PDF Data Extraction

3 minute read Last updated on September 07, 2022

PDF Data Extraction

The PDF Data Extraction process is an optional node that extracts metadata from incoming PDF files for future use by other nodes in the workflow (i.e., routing on specific Document Properties, etc.) or for import into other systems for search purposes. With this process, the user must specify what metadata to extract. Files that cannot be opened as PDFs will leave this node on an “Error” transition.

Important! Metadata extracted from the PDF Data Extraction node is case sensitive. When using the metadata in your workflow, make sure that you use the appropriate case.

Sample Use Case: When batch processing PDF forms, data from the fields in the forms needs to be extracted and inserted into a database. A workflow that collects files from an Input Folder, processes them through the PDF Data Extraction and ODBC Processing nodes, and distributes them to an Output Folder automates this process.
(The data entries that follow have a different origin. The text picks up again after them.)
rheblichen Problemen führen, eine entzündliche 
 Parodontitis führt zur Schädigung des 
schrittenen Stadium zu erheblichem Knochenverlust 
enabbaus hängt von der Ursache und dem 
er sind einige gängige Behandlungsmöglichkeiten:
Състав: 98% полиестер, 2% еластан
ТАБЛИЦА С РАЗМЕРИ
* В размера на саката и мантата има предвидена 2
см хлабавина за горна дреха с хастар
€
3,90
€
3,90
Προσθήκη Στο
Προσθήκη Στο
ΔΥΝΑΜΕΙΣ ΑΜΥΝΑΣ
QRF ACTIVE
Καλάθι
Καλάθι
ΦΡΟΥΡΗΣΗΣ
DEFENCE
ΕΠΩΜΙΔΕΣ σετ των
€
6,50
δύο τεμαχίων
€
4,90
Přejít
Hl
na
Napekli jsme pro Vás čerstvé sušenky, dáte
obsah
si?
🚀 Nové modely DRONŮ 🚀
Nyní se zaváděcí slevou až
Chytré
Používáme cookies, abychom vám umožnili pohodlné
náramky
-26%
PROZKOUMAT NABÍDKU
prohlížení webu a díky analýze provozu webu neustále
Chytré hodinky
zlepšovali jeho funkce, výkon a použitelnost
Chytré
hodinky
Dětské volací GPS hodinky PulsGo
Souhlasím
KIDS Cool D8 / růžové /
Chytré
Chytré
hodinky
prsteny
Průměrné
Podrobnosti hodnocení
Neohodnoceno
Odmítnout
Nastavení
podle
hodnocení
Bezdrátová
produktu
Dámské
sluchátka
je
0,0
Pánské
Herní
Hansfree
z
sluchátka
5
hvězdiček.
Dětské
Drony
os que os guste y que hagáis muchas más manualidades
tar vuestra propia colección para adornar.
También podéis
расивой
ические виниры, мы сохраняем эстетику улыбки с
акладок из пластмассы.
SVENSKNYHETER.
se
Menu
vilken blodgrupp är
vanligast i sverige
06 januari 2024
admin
Note: This node does not support AES (Advanced Encryption Standard) PDFs.

To open the PDF Data Extraction window, add a process node for PDF Data Extraction and double-click on it.

PDF Data Extraction

  • Check the Enabled box when there are multiple processes in a workflow. If unchecked, this process will be ignored. Documents will pass through as if the node was not present. Note that a disabled node will not check for logic or error conditions.

  • In the Node Name field, enter a meaningful name for the PDF Data Extraction node.

  • In the Description field, enter a description for the PDF Data Extraction node. Although this is not required, it can be helpful to distinguish multiple processes from each other. If the description is long, you can hover the mouse over the field to read its entire contents.

  • The Select PDF Data for Extraction area allows you to choose what PDF metadata should be extracted from the incoming document.

    Note: Only Document Properties and Page Dimensions metadata will be listed in the Metadata Browser window for use by other nodes in the workflow.

    You can choose to extract:

    • Document Properties – Information about the PDF, including the author, creator, subject, title, keywords, version, pages, and security options (whether or not it is encrypted, editable, printable, and enabled for high resolution printing).

    • Form Values - The values of form fields, such as text boxes, check boxes, radio buttons, etc. Values for PDF buttons are not extracted since buttons only have actions and labels associated with them (rather than values). Note that form values can only be extracted from PDF forms that have been created electronically and shared electronically. This means that Form values cannot be extracted from paper forms that have been scanned from the MFP as a PDF file type. To extract values from PDF image files, you must use the Advanced OCR node.

  • Page Dimensions – The height and width of the document.

  • Select the Save button to keep your PDF Data Extraction definition. You can also select the Help button to access online help and select the Cancel button to exit the window without saving any changes.

Important! Metadata from the PDF Data Extraction node is not inherently saved. Users must add an additional node, such as the Metadata to File to a workflow in order to capture the data extracted.